→ **本文抜粋**:
------------------------------------------------------------------------

地上担当のカメラマンは、互いのカメラがどこを向いているのかを確認し、目配せをしながら役割をローテーションしていく「鉄壁のチームワーク」を発揮する。しかし、子どもがシミュレーション通りの動きをしてくれるわけには当然いかず、突然走り出したり、違う道に逸れてしまったりと、翻ろうされることもしばしば。きつい登り坂を、子どもがひょいひょい進む一方、ベテランのカメラマンが息を切らしながら追いかける構図は、今や番組の1つの名物に。それでも、番組開始当初に比べると機材の小型化やテープレス化が進み、負担軽減の恩恵を受けているそうだ。

子どもがなかなか家を出発しない場面もよく見られるが、過去には6時間待ったケースも。そんなときは、いつ急に動き出すか分からないため、スタンバイしながら「ひたすら待つ」という体力勝負の現場になっている。

○放送ペースは年2回が限界

1つの“おつかい”に、これだけの準備と手間をかけているが、すべてが放送されるわけではない。例えば、すんなり行って何事もなく帰宅したり、周囲の人の優しさで子どもが一言もしゃべらずに達成したりするといった場合は、放送することが難しい。

「ここまで番組が長く続いてきたのは、“奇跡”が放送され続けているからというところが大きいので、子どもの頑張りと放送するかの判断は、すみ分けて考えています」というだけに、番組の放送ペースは年2回が限界だという。

それでも担当スタッフは、どの家族とも撮影後も交流が続いており、その後の様子を撮影したり、過去の放送素材を使用したりする際も、スムースに連絡が取れるそうだ。

●番組ロケへの反発やおつかい先NGも
34年目を迎えた『はじめておつかい』。時代の変化は、撮影にどんな影響を与えているのか。

「特に東京23区がそうなのですが、撮影が日常に入ってくるということに対するアレルギーの強い方が多くて、“何撮ってるんですか?”と言われることがよくあります。地方だと、“『はじめておつかい』です”と伝えると“頑張ってください”と言ってくれるのですが、東京だと“警察に許可取ってるんですか?”と聞かれることもありますね。それと、東京はチェーン店が多いので、本部に確認を取って撮影許可が下りなかったり、広報担当の方を現場に派遣できないということで断られることもあります」

------------------------------------------------------------------------

→ **作業指示 a**: 下に続くデータの行のうち、「orange hexagon: rotated 8 degrees clockwise」を含む行から「cyan star: rotated」を含む行までを、両端の行も含めて番号付きリストに整えなさい。空行と画像の行は解答に入れないこと。

→ **提供データ**:

------------------------------------------------------------------------

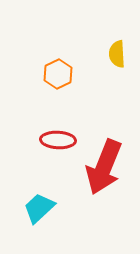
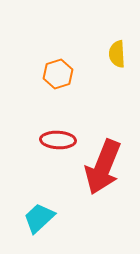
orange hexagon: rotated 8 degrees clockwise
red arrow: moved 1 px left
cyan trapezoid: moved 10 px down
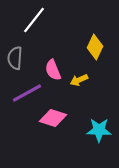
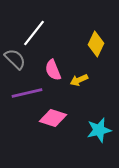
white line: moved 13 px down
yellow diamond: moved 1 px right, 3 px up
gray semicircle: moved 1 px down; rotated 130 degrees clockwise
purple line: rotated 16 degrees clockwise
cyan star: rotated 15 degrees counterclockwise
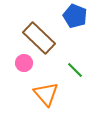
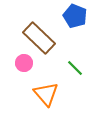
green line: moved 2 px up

------------------------------------------------------------------------

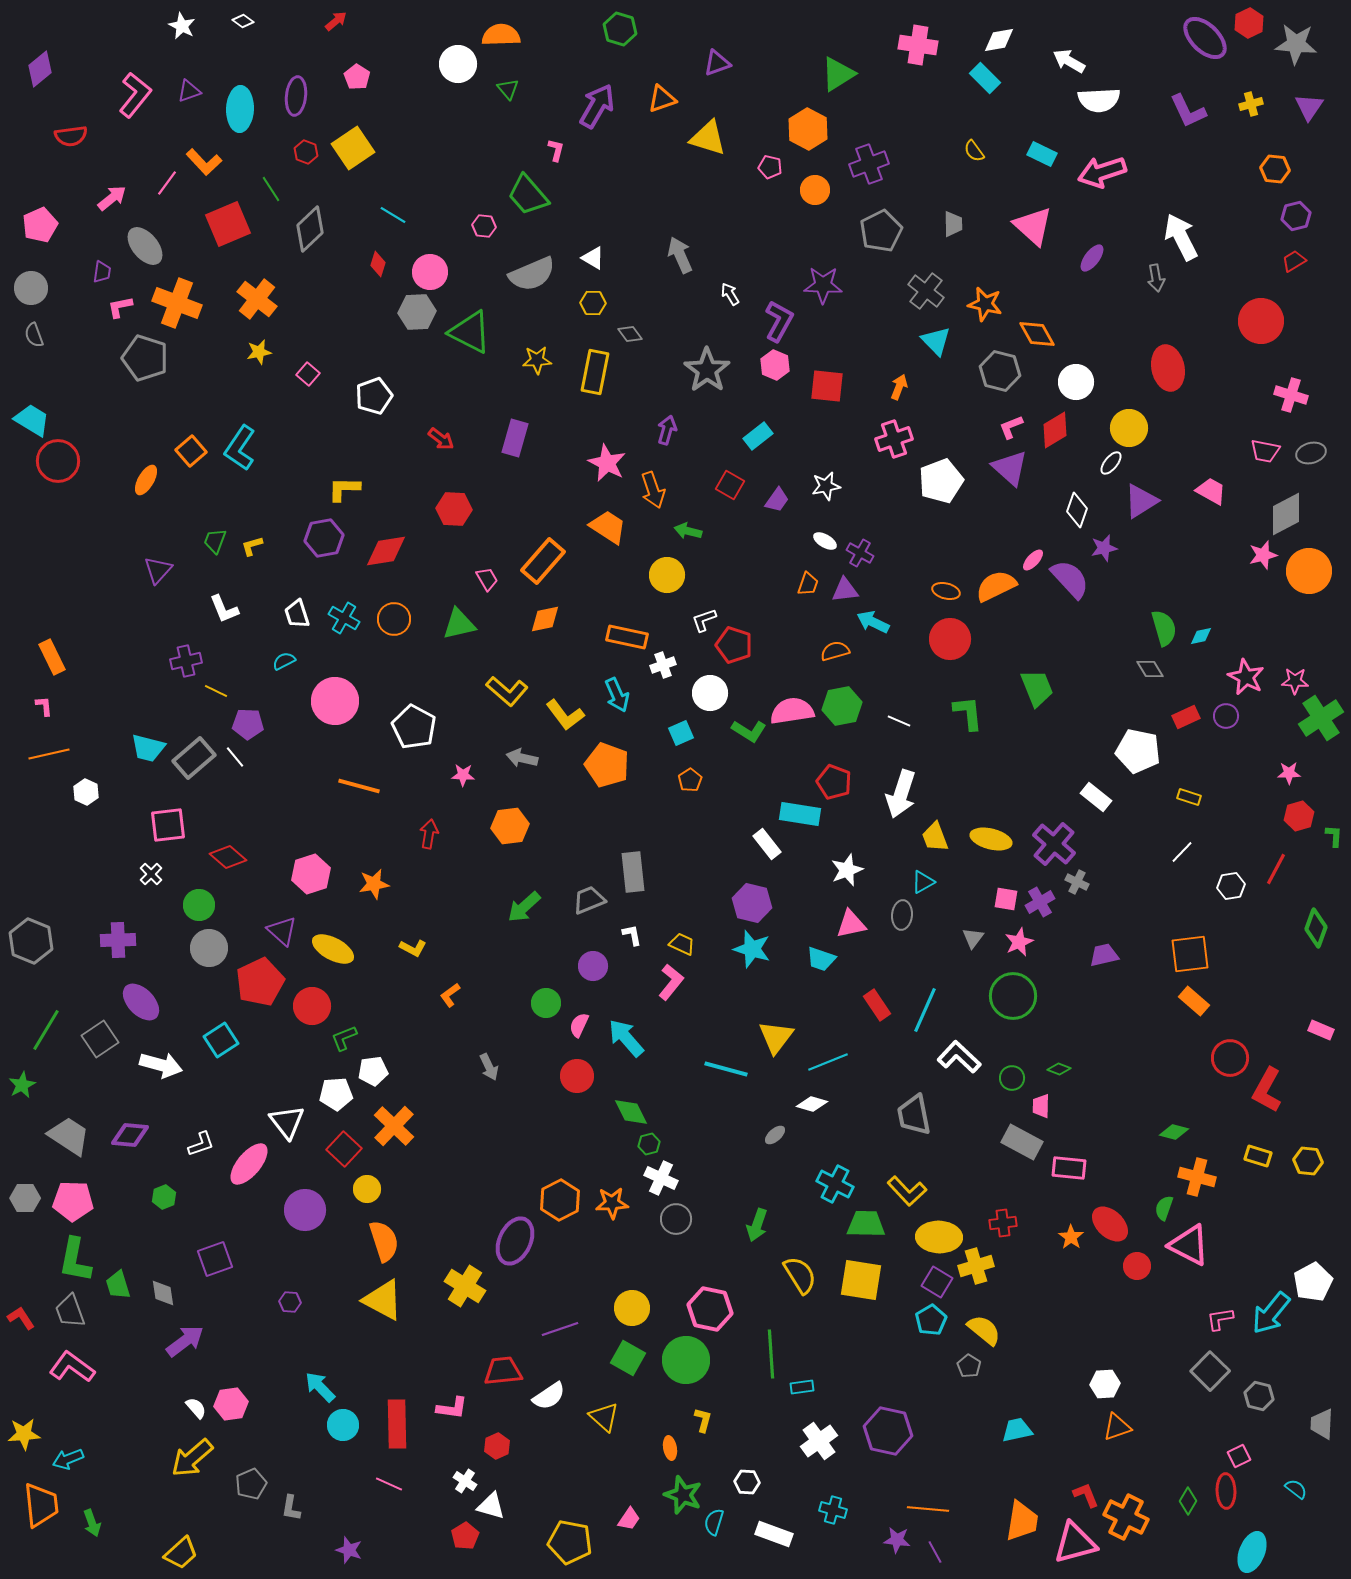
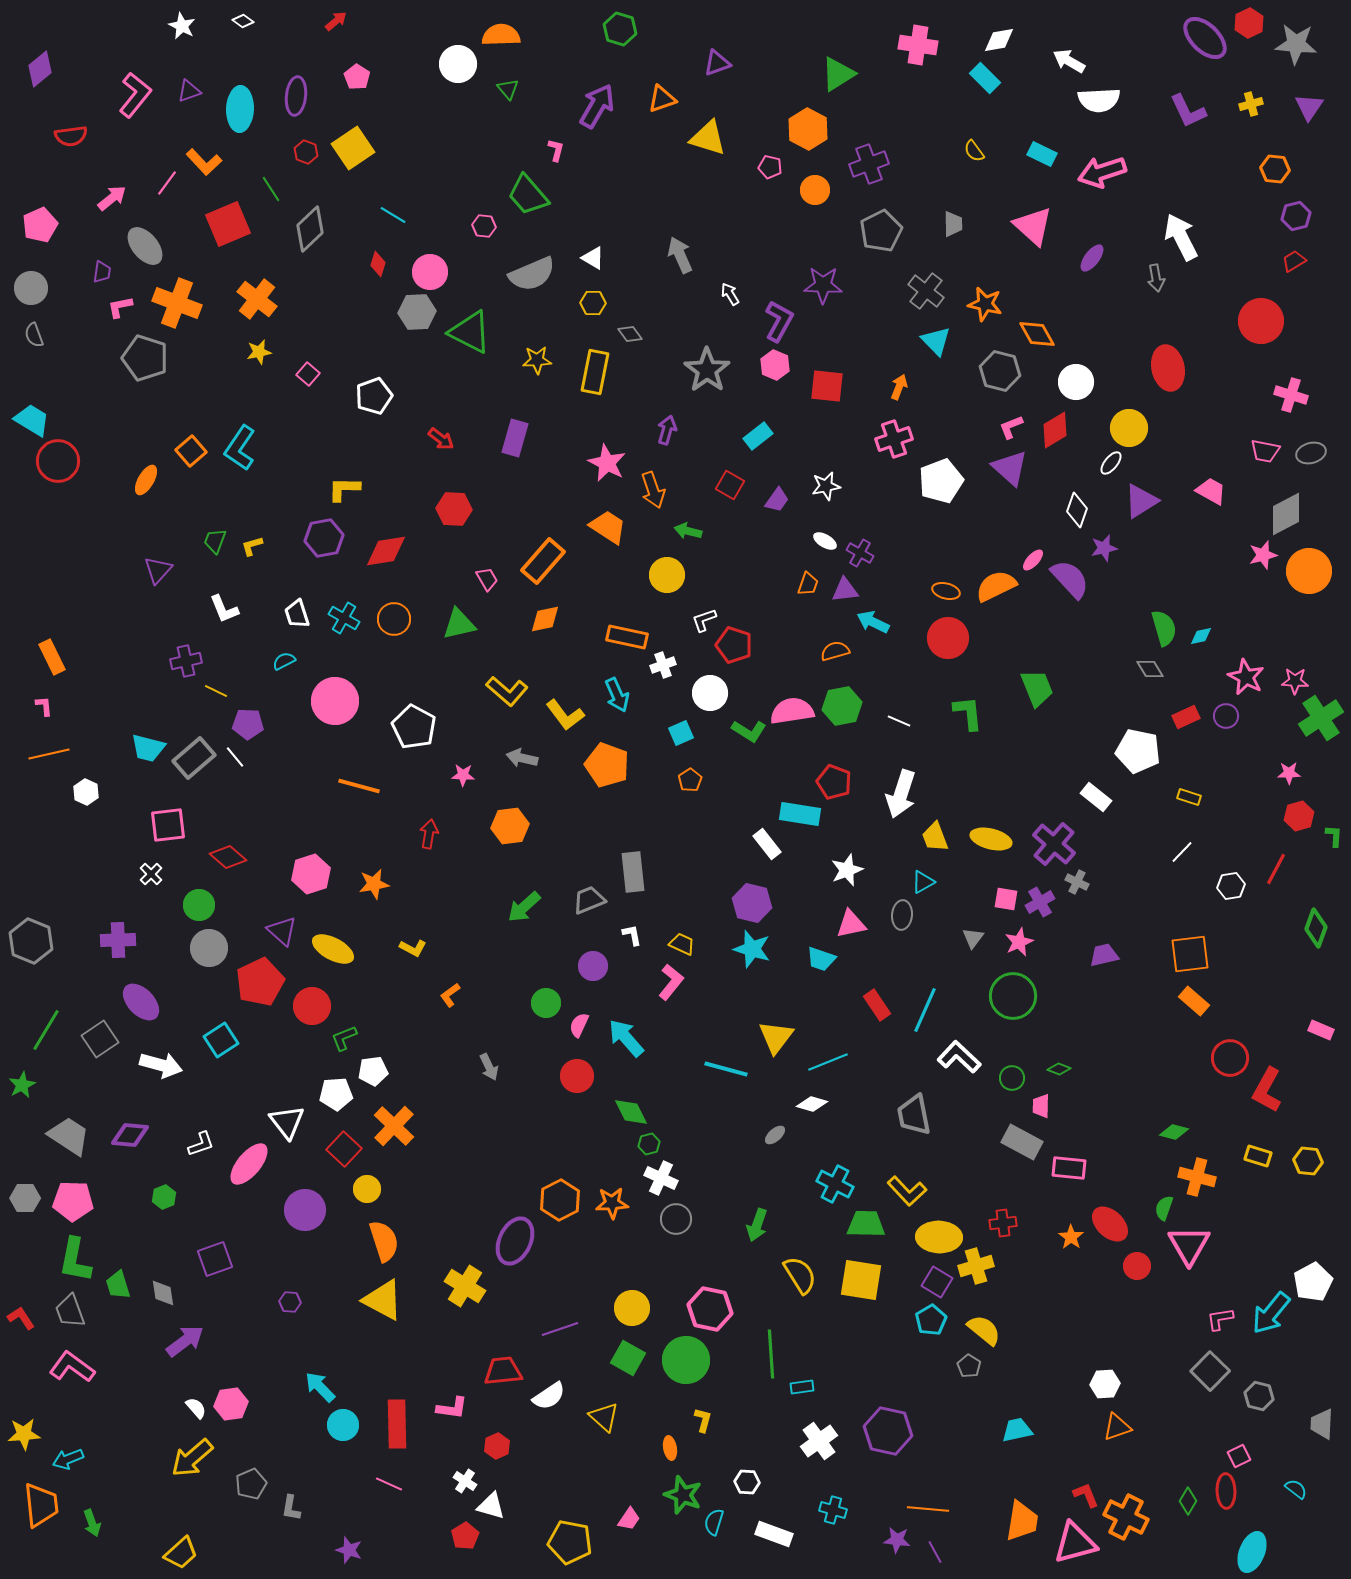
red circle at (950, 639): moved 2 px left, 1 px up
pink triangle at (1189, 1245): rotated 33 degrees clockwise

------------------------------------------------------------------------

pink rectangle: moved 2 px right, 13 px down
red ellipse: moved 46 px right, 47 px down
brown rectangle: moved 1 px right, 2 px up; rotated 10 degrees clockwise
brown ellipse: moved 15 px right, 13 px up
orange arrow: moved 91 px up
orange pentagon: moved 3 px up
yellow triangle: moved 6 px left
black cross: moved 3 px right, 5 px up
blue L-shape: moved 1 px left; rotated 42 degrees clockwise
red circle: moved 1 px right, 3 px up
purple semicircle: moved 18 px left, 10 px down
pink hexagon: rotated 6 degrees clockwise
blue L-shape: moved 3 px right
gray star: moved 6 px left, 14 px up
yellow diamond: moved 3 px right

------------------------------------------------------------------------

→ **作業指示 b**: 上の本文抜粋の「地上担当のカメラマンは、互い」から「ムースに連絡が取れるそうだ。」までを、一字も変えずに書き写しなさい。

→ **解答全文 a**:
1. orange hexagon: rotated 8 degrees clockwise
2. red arrow: moved 1 px left
3. cyan trapezoid: moved 10 px down
4. white line: moved 13 px down
5. yellow diamond: moved 1 px right, 3 px up
6. gray semicircle: moved 1 px down; rotated 130 degrees clockwise
7. purple line: rotated 16 degrees clockwise
8. cyan star: rotated 15 degrees counterclockwise

→ **解答全文 b**:
地上担当のカメラマンは、互いのカメラがどこを向いているのかを確認し、目配せをしながら役割をローテーションしていく「鉄壁のチームワーク」を発揮する。しかし、子どもがシミュレーション通りの動きをしてくれるわけには当然いかず、突然走り出したり、違う道に逸れてしまったりと、翻ろうされることもしばしば。きつい登り坂を、子どもがひょいひょい進む一方、ベテランのカメラマンが息を切らしながら追いかける構図は、今や番組の1つの名物に。それでも、番組開始当初に比べると機材の小型化やテープレス化が進み、負担軽減の恩恵を受けているそうだ。

子どもがなかなか家を出発しない場面もよく見られるが、過去には6時間待ったケースも。そんなときは、いつ急に動き出すか分からないため、スタンバイしながら「ひたすら待つ」という体力勝負の現場になっている。

○放送ペースは年2回が限界

1つの“おつかい”に、これだけの準備と手間をかけているが、すべてが放送されるわけではない。例えば、すんなり行って何事もなく帰宅したり、周囲の人の優しさで子どもが一言もしゃべらずに達成したりするといった場合は、放送することが難しい。

「ここまで番組が長く続いてきたのは、“奇跡”が放送され続けているからというところが大きいので、子どもの頑張りと放送するかの判断は、すみ分けて考えています」というだけに、番組の放送ペースは年2回が限界だという。

それでも担当スタッフは、どの家族とも撮影後も交流が続いており、その後の様子を撮影したり、過去の放送素材を使用したりする際も、スムースに連絡が取れるそうだ。